> **Listed entries**
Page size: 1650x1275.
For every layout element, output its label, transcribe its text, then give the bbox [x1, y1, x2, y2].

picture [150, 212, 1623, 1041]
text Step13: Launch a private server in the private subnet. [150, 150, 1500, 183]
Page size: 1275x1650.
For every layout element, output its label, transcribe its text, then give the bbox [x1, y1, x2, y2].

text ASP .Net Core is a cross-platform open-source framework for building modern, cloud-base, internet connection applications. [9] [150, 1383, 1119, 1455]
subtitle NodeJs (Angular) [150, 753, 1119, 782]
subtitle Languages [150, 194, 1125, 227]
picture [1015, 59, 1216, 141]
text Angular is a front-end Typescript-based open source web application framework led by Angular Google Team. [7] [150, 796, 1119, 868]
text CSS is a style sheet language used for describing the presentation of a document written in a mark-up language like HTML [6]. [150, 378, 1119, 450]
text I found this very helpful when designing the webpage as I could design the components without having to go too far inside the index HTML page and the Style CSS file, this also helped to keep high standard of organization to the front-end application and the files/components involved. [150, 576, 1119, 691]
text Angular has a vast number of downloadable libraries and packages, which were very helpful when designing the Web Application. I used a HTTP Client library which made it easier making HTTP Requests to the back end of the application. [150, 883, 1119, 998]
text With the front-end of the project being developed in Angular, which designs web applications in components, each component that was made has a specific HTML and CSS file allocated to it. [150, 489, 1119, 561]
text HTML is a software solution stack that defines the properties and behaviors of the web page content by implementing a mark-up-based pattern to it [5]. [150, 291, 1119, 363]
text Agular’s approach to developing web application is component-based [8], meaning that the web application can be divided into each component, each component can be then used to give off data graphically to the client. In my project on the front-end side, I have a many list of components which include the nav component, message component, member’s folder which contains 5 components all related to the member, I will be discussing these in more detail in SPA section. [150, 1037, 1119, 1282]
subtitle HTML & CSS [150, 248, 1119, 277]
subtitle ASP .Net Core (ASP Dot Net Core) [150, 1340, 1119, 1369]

> **What the exercise asks**
Output the full listing without altering anything.

> **Your solution**
Page size: 1650x1275.
For every layout element, output its label, transcribe its text, then give the bbox [x1, y1, x2, y2].

picture [150, 212, 1623, 1041]
text Step13: Launch a private server in the private subnet. [150, 150, 1500, 183]
Page size: 1275x1650.
For every layout element, output its label, transcribe its text, then give the bbox [x1, y1, x2, y2].

text ASP .Net Core is a cross-platform open-source framework for building modern, cloud-base, internet connection applications. [9] [150, 1383, 1119, 1455]
subtitle NodeJs (Angular) [150, 753, 1119, 782]
subtitle Languages [150, 194, 1125, 227]
picture [1015, 59, 1216, 141]
text Angular is a front-end Typescript-based open source web application framework led by Angular Google Team. [7] [150, 796, 1119, 868]
text CSS is a style sheet language used for describing the presentation of a document written in a mark-up language like HTML [6]. [150, 378, 1119, 450]
text I found this very helpful when designing the webpage as I could design the components without having to go too far inside the index HTML page and the Style CSS file, this also helped to keep high standard of organization to the front-end application and the files/components involved. [150, 576, 1119, 691]
text Angular has a vast number of downloadable libraries and packages, which were very helpful when designing the Web Application. I used a HTTP Client library which made it easier making HTTP Requests to the back end of the application. [150, 883, 1119, 998]
text With the front-end of the project being developed in Angular, which designs web applications in components, each component that was made has a specific HTML and CSS file allocated to it. [150, 489, 1119, 561]
text HTML is a software solution stack that defines the properties and behaviors of the web page content by implementing a mark-up-based pattern to it [5]. [150, 291, 1119, 363]
text Agular’s approach to developing web application is component-based [8], meaning that the web application can be divided into each component, each component can be then used to give off data graphically to the client. In my project on the front-end side, I have a many list of components which include the nav component, message component, member’s folder which contains 5 components all related to the member, I will be discussing these in more detail in SPA section. [150, 1037, 1119, 1282]
subtitle HTML & CSS [150, 248, 1119, 277]
subtitle ASP .Net Core (ASP Dot Net Core) [150, 1340, 1119, 1369]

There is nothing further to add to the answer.